Dekada

"Zwariował świat, który mnie wychował..."


Co miał w głowie chłopak ze zdjęcia? Najpewniej – nic. Bo i co może mieć przeciętny 17-latek? Kilka przeczytanych książek, parę obejrzanych filmów. Pierwsza, miłosna rozterka. Miał w sobie jednak ciekawość świata. Entuzjazm i łatwość, co jest jedyne, czego mu zazdroszczę. Potrafił wrócić z imprezy o czwartej nad ranem, usiąść do laptopa i napisać parę zdań na temat otaczającego go – wówczas – świata. W jakim był stanie, nie wiem. Potrafił wejść bezszelestnie do domu, nie obudzić rodziców, więc nie było chyba tak źle. Pisał jednak kiepsko, ale był konsekwentny i chciał się rozwijać. 


W 2014 założył bloga i tak jego pasja trwa do dziś. Dzień dobry – czas przejść do narracji w pierwszej osobie. 
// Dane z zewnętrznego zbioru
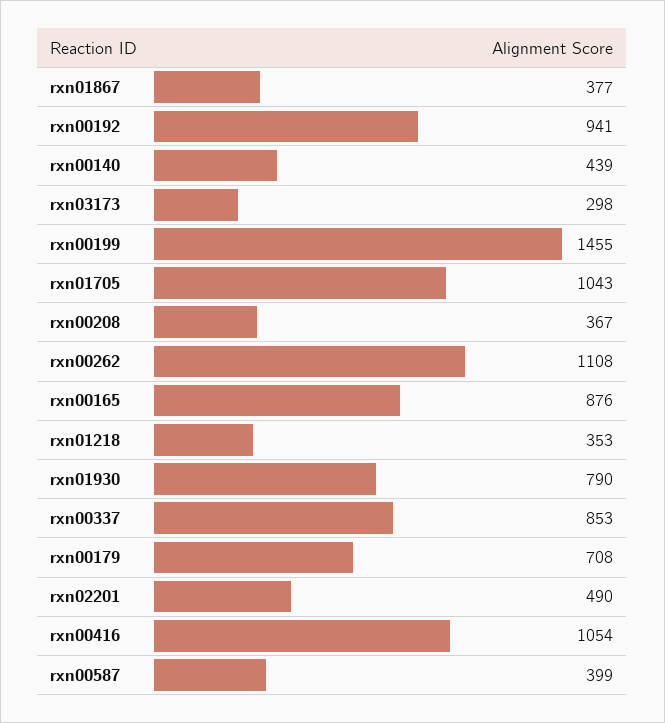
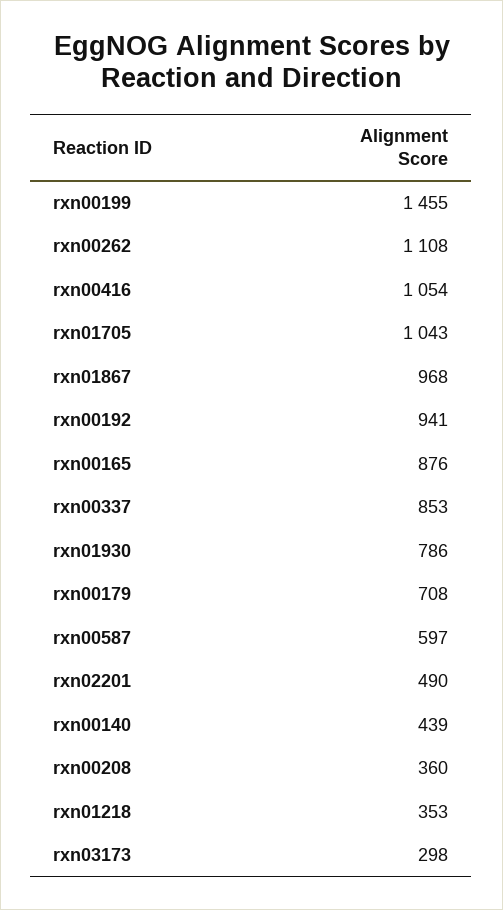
  {
-   "rxn01867": 377,
+   "rxn01867": 968,
    "rxn00192": 941,
    "rxn00140": 439,
    "rxn03173": 298,
    "rxn00199": 1455,
    "rxn01705": 1043,
-   "rxn00208": 367,
+   "rxn00208": 360,
    "rxn00262": 1108,
    "rxn00165": 876,
    "rxn01218": 353,
-   "rxn01930": 790,
+   "rxn01930": 786,
    "rxn00337": 853,
    "rxn00179": 708,
    "rxn02201": 490,
    "rxn00416": 1054,
-   "rxn00587": 399
+   "rxn00587": 597
  }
Nie lubię żyć wspomnieniami. Jak powiedział kultowy Forrest Gump: “Aby ruszyć naprzód, trzeba zapomnieć o przeszłości”. Ale to 10 lat… Nie wypada nie napisać swego rodzaju summarium. Czy to szmat czasu? Nie wiem, ale przez ten czas wydarzyło się naprawdę wiele. Z wieloma osobami potraciłem kontakt – proza życia. Pozostali jednak ci, którzy wspierali mnie od początku tej drogi, za co dziękuję! Urok nastoletnich dziewczyn, do których wzdychałem, przeminął samoistnie. Usłyszałem wiele miłych słów, kilka gorzkich również. Jedne motywowały mnie zawsze do dalszego pisania, drugie… do lepszego pisania. 


10 lat wstecz nikt nie myślał, że powstanie sztuczna inteligencja, która napisze wszystko za ciebie. Że powstanie tik-tok i krótkie formy wideo będą najpopularniejszym nośnikiem informacji. Zmierzch prasy i tradycyjnych mediów? To akurat było do przewidzenia. Już wtedy mówiono mi, że pisanie nie ma sensu. Media społecznościowe miały tendencję wznoszącą. Królował Facebook, coraz mocniej rozpychał się Instagram. 


Nie pozostało mi nic innego, jak dostosować się do otaczających realiów. Jako humanista ze zdolnością do pisania można pisać teksty reklamowe, prowadzić strony, przeprowadzać kampanie reklamowe. Łatwiej przychodzi nauczenie się tworzenia grafik czy montowania prostych form wideo. Pole do popisu w dzisiejszych realiach jest ogromne – wystarczy chcieć i być otwartym. 


Parafrazując Zafona, artysta nigdy nie zapomni dnia, w którym po raz pierwszy przyjmuje pieniądze lub pochlebstwo w zamian za tekst. Nigdy nie zapomina tego momentu, kiedy po raz pierwszy słodka trucizna próżności zaczyna krążyć mu w żyłach, wierząc, że jeśli zdoła ukryć swój brak talentu, sen o pisarstwie zapewni mu dach nad głową, ciepłą strawę pod wieczór i ziści jego największe marzenie: ujrzy swoje nazwisko wydrukowane na nędznym skrawku papieru, który zapewne go przeżyje. Artysta skazany jest na wieczne wspomnienie tej chwili, bo właśnie wtedy został zgubiony na zawsze, a za jego duszę już wyznaczono cenę. 


Pisanie jest swego rodzaju ekshibicjonizmem. Musisz “rozebrać się” ze swoich myśli, obserwacji, przeżyć, doświadczeń, a później to poskładać w słowa. Po co? Dla poklasku – nie będę ukrywać, że także. Zawsze jednak, przez te 10 lat, towarzyszyła mi myśl pisząc każdy tekst, że będzie choćby jedna osoba, która się z tym utożsamia oraz coś z tego może wynieść. I to mi wystarczy. 


Nie będę się pastwić, ile mnie to wszystko kosztowało. Szczerze, wówczas najzwyczajniej w świecie skłamałbym. Dużo dały mi naturalne predyspozycje, setki przeczytanych książek, doza talentu. Nuda. Takimi punktami milowymi w ciągu tych 10 lat było jednak wstąpienie do RedakcjiBB i ukończenie studiów polonistycznych na Uniwersytecie Bielsko-Bialskim (wówczas Akademii Techniczno-Humanistycznej). Do RedakcjiBB wstąpiłem na początku 2015 roku jako nieopierzony ptak, któremu to miejsce – poprzez wiele wspaniałych warsztatów i inicjatyw – dodało skrzydeł. Na polonistykę przystąpiłem już z myślą, co ja to nie potrafię pisać, a ukończyłem ją z sokratesowskim “wiem, że nic nie wiem”. Ale to dobrze. Pozwoliło mi to poznać pisanie jako ciągły proces języka, który trzeba doskonalić. 


Cieszę się, że po 10 latach nadal są ludzie, którzy chcą czytać słowa napisane przeze mnie i jest ich coraz więcej. Małymi kroczkami, lepiej najeść się małą łyżeczką i takie tam 🙂 Za podsumowanie tych 10 lat niechaj posłuży ponownie cytat Forresta Gumpa: “płyń z prądem i gdy cię będzie unosił, leciutko mu pomagaj, omijaj rafy, walcz z mrokiem i nigdy, nigdy się nie poddawaj”.